然而,目前柔性太阳电池的窗口层大多采用溅射法制成的下层高阻本征ZnO薄膜(i-ZnO)和上层低阻透明导电氧化物(transparent conductive oxide,TCO)。使用这种窗口层的太阳电池在应用方面显示出以下问题:首先,所使用的ZnO薄膜具有较高的红外光吸收特性,限制了光生电流密度;其次,使用溅射法制备,不可避免地造成了对底层薄膜的物理损伤;再者,ZnO薄膜脆性高、柔韧性差,导致此类太阳电池抗弯折性能不强;最后,上层透明导电氧化物薄膜主要采用In、Sb、Sn、Zn和Cd的氧化物及其多元复合氧化物薄膜材料,其脆性高,杂质离子易扩散,且制备昂贵。
石墨烯是世上最薄也是最坚硬的纳米材料,它几乎是完全透明的,只吸收2.3%的光;常温下其电子迁移率超过15000cm2/(V·s),而电阻率甚至比铜或银更低(只约10-6Ω·cm),因而电子在该材料上的运动速度极快,从而被期待可用来发展出更薄、导电速度更快的新一代电子元件或晶体管。正因为这种高导电性及光学透明性,太阳电池领域的专家学者更是热衷于石墨烯用作太阳电池透明前电极(TCO)的研究,典型的两个例子如:2011年上海硅酸盐研究所(Adv.Mater.2011,23,3202-3206)研究了以石墨烯为透明顶电极的碲化镉薄膜太阳电池,2014年香港中文大学(Nanoscale,2014,6,10879-10886)研究了以石墨烯为透明顶电极的铜铟镓硒薄膜太阳电池。但是两者在刚性基底上进行研究获得的太阳能电池的效率分别为4.17%和13.5%,都远低于碲化镉薄膜太阳电池以及铜铟镓硒薄膜太阳电池的效率(分别是20.4%和20.8%)。并且由于石墨烯与本征ZnO晶格失配,这类太阳电池的器件效率还会受到抑制,香港中文大学的研究也有类似的表现,即他们采用这种结构窗口层的铜铟镓硒薄膜太阳电池效率反而还低于相同条件下制备的以高阻本征ZnO和低阻掺Al-ZnO为窗口层的太阳电池效率。这种以石墨烯作为透明顶电极的太阳电池无法摆脱高阻本征ZnO,并且在刚性太阳能电池中的使用又存在缺陷,因此导致石墨烯材料在太阳能电池中的应用受到限制。
发明内容
针对现有技术中柔性太阳电池的窗口层存在膜层抗弯折性差、溅射过程物理损伤大、成本高的缺陷,本发明的目的在于提供一种以石墨烯材料替换包括高阻本征ZnO薄膜和低阻透明导电氧化物的脆性窗口层,获得具有较好柔韧性的铜基硫属半导体薄膜太阳电池窗口层结构,该铜基硫属半导体薄膜太阳电池窗口层结构避免了溅射法制备窗口层时给底层薄膜带来物理损伤,且大大降低了太阳电池的成本。

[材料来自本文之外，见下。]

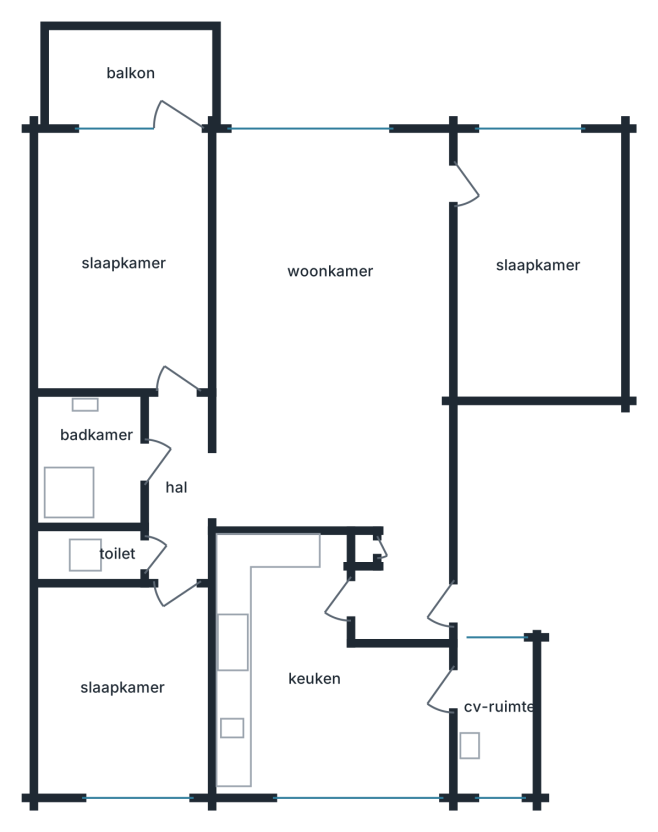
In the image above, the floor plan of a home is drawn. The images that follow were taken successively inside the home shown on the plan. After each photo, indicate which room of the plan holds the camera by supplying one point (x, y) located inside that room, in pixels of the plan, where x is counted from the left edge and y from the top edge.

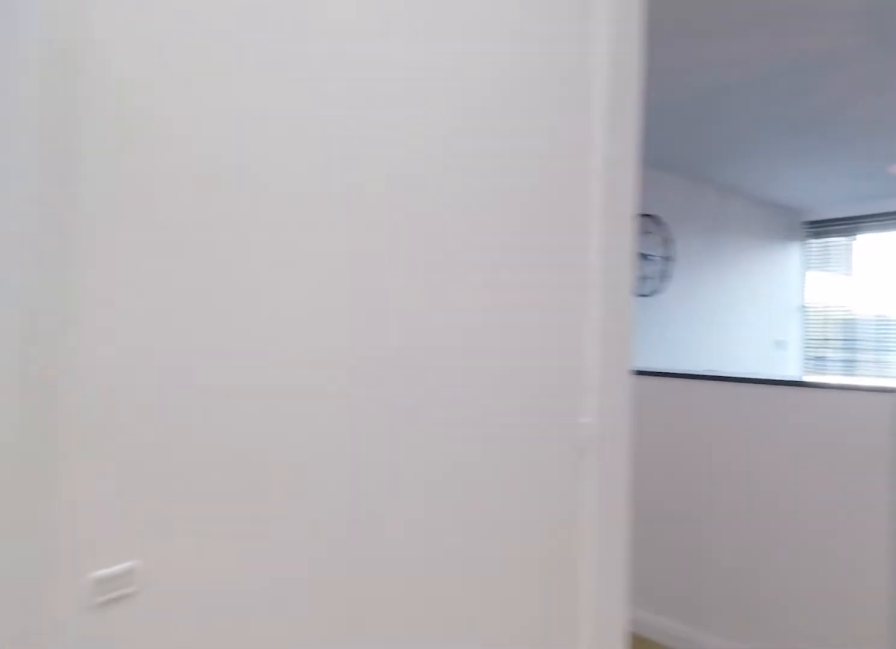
(339, 355)
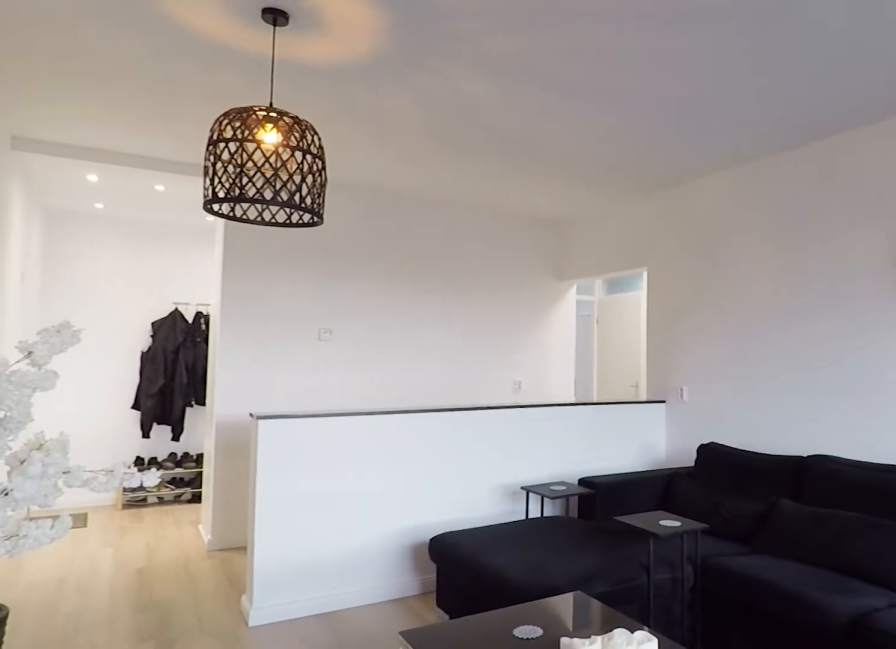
(339, 355)
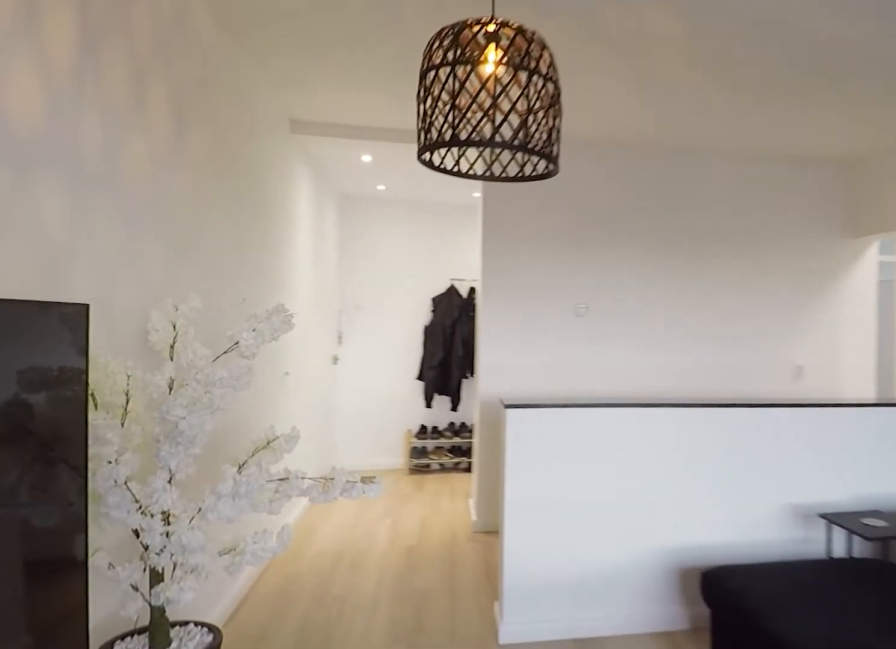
(339, 354)
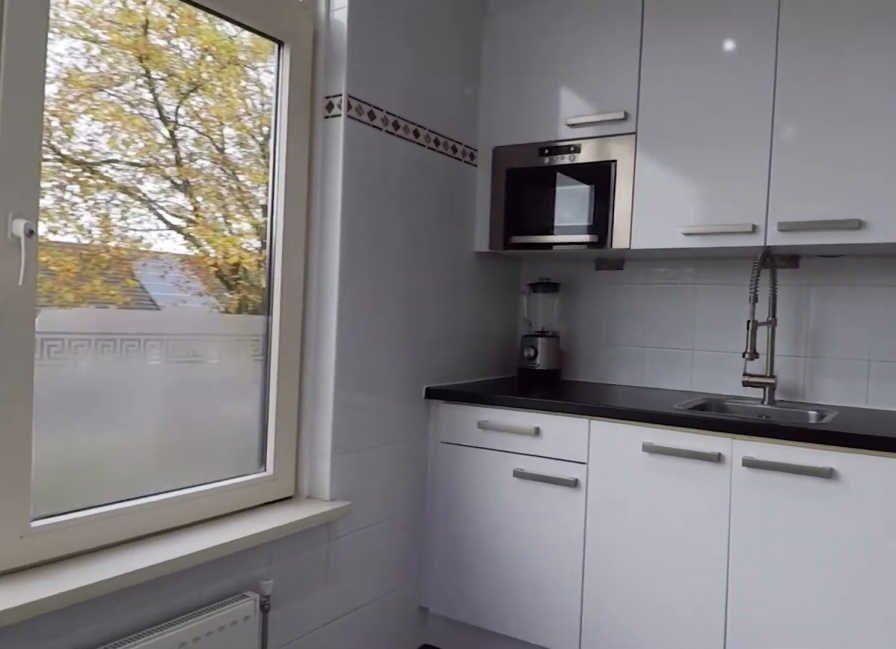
(314, 678)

本发明提供了一种柔性铜基硫属半导体薄膜太阳电池窗口层结构,由下至上依次为柔性基底、铜基硫属半导体薄膜吸收层、缓冲层和窗口层,所述的窗口层是由石墨烯层和通过掺杂、加氢、光刻或边缘修饰改性处理的改性石墨烯层组成的复合层。
优选的柔性铜基硫属半导体薄膜太阳电池窗口层结构中复合层包括下层改性石墨烯层和上层石墨烯层。

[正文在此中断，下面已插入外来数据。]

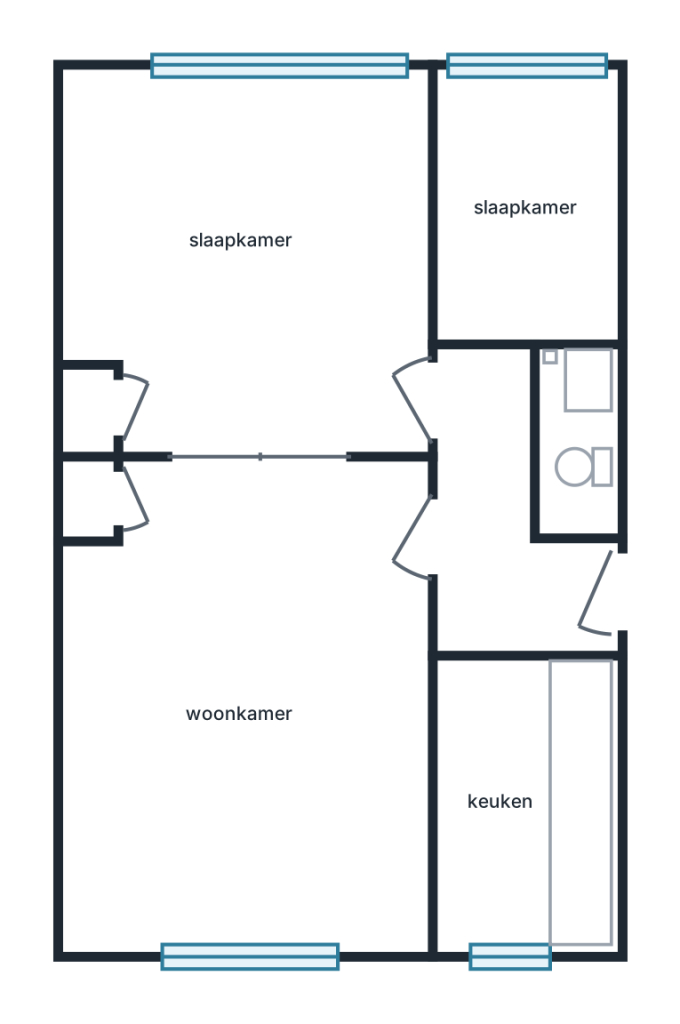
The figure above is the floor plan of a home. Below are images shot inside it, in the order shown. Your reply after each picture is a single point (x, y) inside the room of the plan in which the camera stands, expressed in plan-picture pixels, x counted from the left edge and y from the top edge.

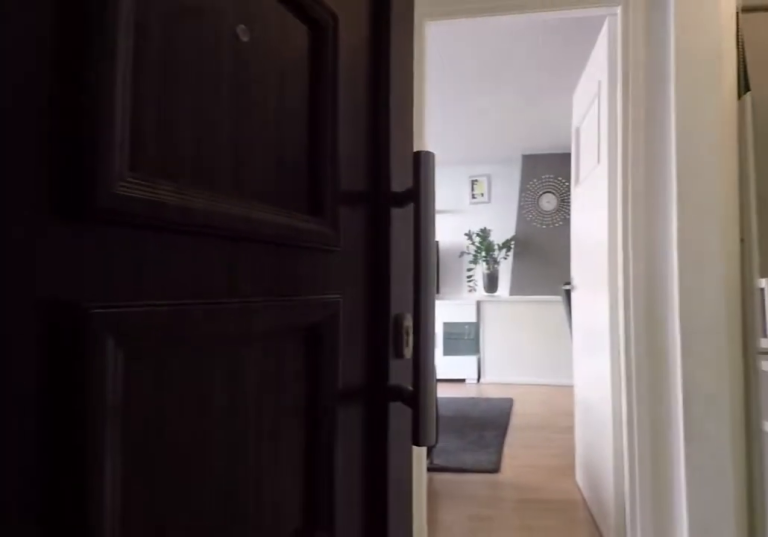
(506, 524)
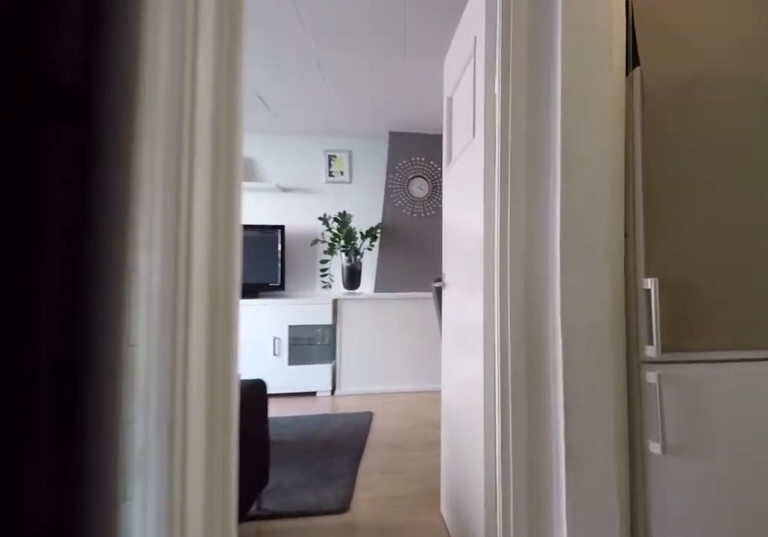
(506, 524)
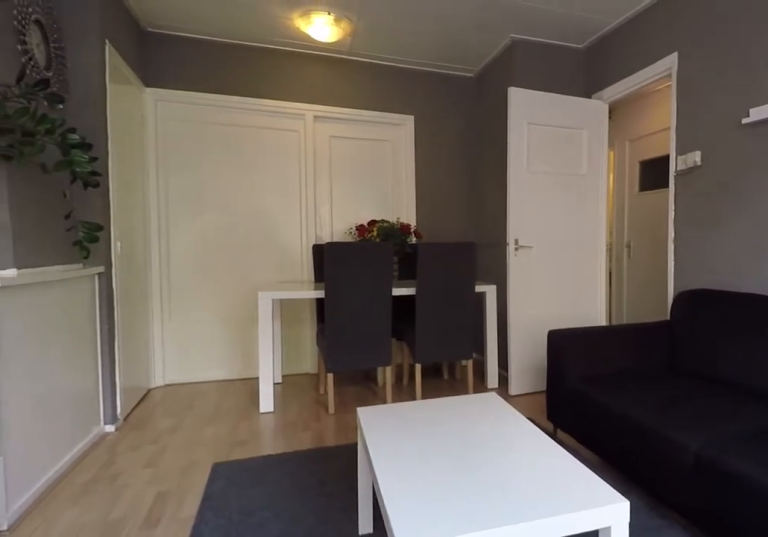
(254, 709)
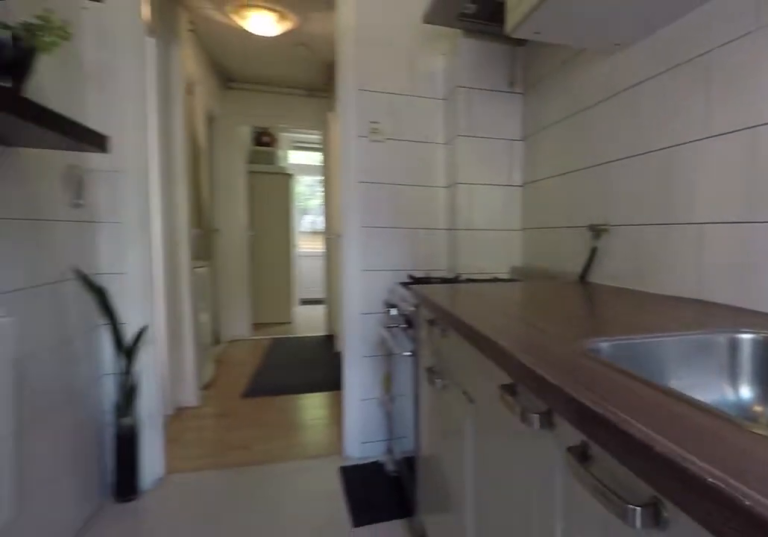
(523, 803)
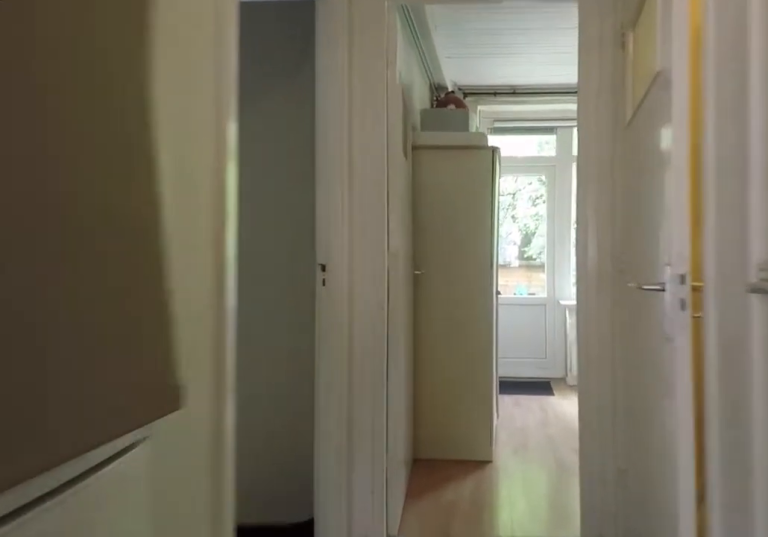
(506, 526)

优选的柔性铜基硫属半导体薄膜太阳电池窗口层结构中,下层改性石墨烯层中改性石墨烯的导电类型为n型,带隙>3eV,方阻>10kΩsq-1,在350~2200nm波长范围内的透光率>80%;上层石墨烯层中的石墨烯方阻<400Ωsq-1,透光率>96%。
优选的柔性铜基硫属半导体薄膜太阳电池窗口层结构中石墨烯通过化学气相沉积法或氧化-还原法制备得到;改性石墨烯在石墨烯的基础上进行掺杂、加氢、光刻或边缘修饰改性处理得到。
本发明的石墨烯和改性石墨烯的制备方法为现有技术中的常规制备方法:以下例举:
石墨烯制备方法:如1、以高纯度Cu箔(纯度>99%)或Ni箔(纯度>99%)为生长基体,在管式炉中以甲烷为碳源、载气为还原气H2,高温(温度范围为900~1100℃)CVD生长制备而成。2、以结晶性良好的铜铟镓硒薄膜为生长基体,在管式炉中以某烃类化合物为碳源、载气为还原气H2,低温(温度范围为400~600℃)CVD生长制备而成。在金属箔上生长的石墨烯需要转移到铜铟镓硒薄膜上,而在铜铟镓硒薄膜上生长的石墨烯不需要转移。转移使用涂布法在石墨烯上制备一层转移介质(如聚甲基丙烯酸甲酯(PMMA)或、聚二甲基硅氧烷(PDMS)等),再将其放入合适的腐蚀液(氧化剂或酸等溶液)将金属腐蚀掉,然后将转移介质上的石墨烯覆盖于铜铟镓硒薄膜或改性石墨烯上,并可根据实际情况决定是否利用丙酮清洗转移介质,最后在惰性气氛下对覆盖有石墨烯的铜铟镓硒进行100℃热处理。
改性石墨烯的制备方法:如改性方法是将覆盖有石墨烯的铜铟镓硒薄膜置于氨气氛围中300℃热处理4小时后放入0.1mbar的直流等离子体仪中氢化2小时获得。
优选的柔性铜基硫属半导体薄膜太阳电池窗口层结构中缓冲层由CdS、In2S3、ZnS、Zn(O,S,OH)或Zn1-xMgxO构成。
优选的柔性铜基硫属半导体薄膜太阳电池窗口层结构中铜基硫属半导体薄膜吸收层由CuInSe2、CuInS2、Cu(In,Ga)Se2、Cu(In,Ga)S2、Cu2ZnSnSe4、Cu2ZnSnS4、CuSbSe2或CuBiSe2构成。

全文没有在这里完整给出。